The world of containers can be confusing. What do you really need to get started using containers today? Starting small can lead to big results.
Containers are the new focus of any conversation surrounding DevOps. A composable, executable and portable unit of work our industry has been seeking for years and has everyone trying to figure out how to integrate them into solutions yesterday.
Unfortunately, the starting point is not always clear as the world of containers is growing faster than almost any technology in recent memory. The ecosystem is young, vast and rapidly changing. There are overwhelming choices on how to implement networking, storage, deployment, lifecycle management and monitoring. So, where to begin?
Focus on taking a small application or a component of a larger application and add a Dockerfile to it. Get comfortable building and rebuilding an image from scratch and move traditional configuration and package management closer to the code as it is developed. If the native functions of the Dockerfile are not enough, choose a tool like Ansible to ensure consistent image builds.
Once complete, you will have an immutable, shippable image that can be run on any system with a modern Linux kernel. As the container moves from the developer, to test, to QA, to production, it will not change. There is no drift in underlying OS dependencies, no reason to re-implement dependency configuration and management every step of the deployment process. The time to move code from the developer to production decreases and all the same tools for testing and deployment can be used along the way.
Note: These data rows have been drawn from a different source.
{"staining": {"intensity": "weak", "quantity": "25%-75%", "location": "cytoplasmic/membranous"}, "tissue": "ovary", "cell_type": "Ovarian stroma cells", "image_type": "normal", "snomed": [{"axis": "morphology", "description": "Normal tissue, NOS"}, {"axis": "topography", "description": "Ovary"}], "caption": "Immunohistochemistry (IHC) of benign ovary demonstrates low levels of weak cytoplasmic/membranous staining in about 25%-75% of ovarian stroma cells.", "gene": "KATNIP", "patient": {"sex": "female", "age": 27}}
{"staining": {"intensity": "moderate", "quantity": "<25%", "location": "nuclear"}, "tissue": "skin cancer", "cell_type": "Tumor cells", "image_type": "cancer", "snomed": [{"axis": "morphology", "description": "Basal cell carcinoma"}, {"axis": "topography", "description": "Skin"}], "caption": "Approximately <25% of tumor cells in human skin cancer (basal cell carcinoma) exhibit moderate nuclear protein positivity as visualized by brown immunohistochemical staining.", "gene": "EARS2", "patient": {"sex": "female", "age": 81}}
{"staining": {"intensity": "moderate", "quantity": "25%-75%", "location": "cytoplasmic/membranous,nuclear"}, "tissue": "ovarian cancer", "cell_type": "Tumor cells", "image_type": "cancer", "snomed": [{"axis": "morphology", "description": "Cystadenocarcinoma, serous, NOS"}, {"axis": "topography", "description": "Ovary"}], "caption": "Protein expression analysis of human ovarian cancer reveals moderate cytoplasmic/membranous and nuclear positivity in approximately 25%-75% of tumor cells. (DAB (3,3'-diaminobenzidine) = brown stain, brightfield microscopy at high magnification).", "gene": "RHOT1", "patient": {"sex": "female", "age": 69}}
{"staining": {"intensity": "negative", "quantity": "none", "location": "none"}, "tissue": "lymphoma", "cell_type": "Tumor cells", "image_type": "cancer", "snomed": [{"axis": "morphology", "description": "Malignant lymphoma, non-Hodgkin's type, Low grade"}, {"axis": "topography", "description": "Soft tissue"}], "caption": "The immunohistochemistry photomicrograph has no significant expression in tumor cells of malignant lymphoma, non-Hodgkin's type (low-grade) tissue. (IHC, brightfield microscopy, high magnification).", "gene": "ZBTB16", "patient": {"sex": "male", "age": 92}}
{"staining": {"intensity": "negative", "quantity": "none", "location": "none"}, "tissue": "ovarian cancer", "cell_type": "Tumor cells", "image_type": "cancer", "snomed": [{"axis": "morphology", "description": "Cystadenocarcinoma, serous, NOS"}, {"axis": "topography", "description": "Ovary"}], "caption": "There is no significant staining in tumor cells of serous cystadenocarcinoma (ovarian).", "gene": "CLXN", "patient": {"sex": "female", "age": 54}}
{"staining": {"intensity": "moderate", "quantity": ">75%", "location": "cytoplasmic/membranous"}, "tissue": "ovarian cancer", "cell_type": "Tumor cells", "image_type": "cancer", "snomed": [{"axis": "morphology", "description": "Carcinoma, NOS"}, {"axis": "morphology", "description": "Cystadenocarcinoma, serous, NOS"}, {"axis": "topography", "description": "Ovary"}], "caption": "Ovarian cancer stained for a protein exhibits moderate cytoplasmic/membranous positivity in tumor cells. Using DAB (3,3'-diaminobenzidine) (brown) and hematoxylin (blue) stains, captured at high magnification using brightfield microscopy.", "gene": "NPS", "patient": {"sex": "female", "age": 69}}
The smallest change can be the biggest step to keep technology moving forward. There is no reason to jump directly to reengineering entire environments and deployment strategies. Keep current development and testing processes constant and move development to containers. That incremental change alone can speed time to delivery and in turn shorten continuous delivery cycles.
Eventually, containers you make will lead the way to using more complex Datacenter as a Service (DCOS) tools such as Mesos, Kubernetes and Rancher and implementing service discovery and monitoring with tools like as Sysdig and WeaveWorks,
It all starts with the first container, which can be created, tested and used in production today.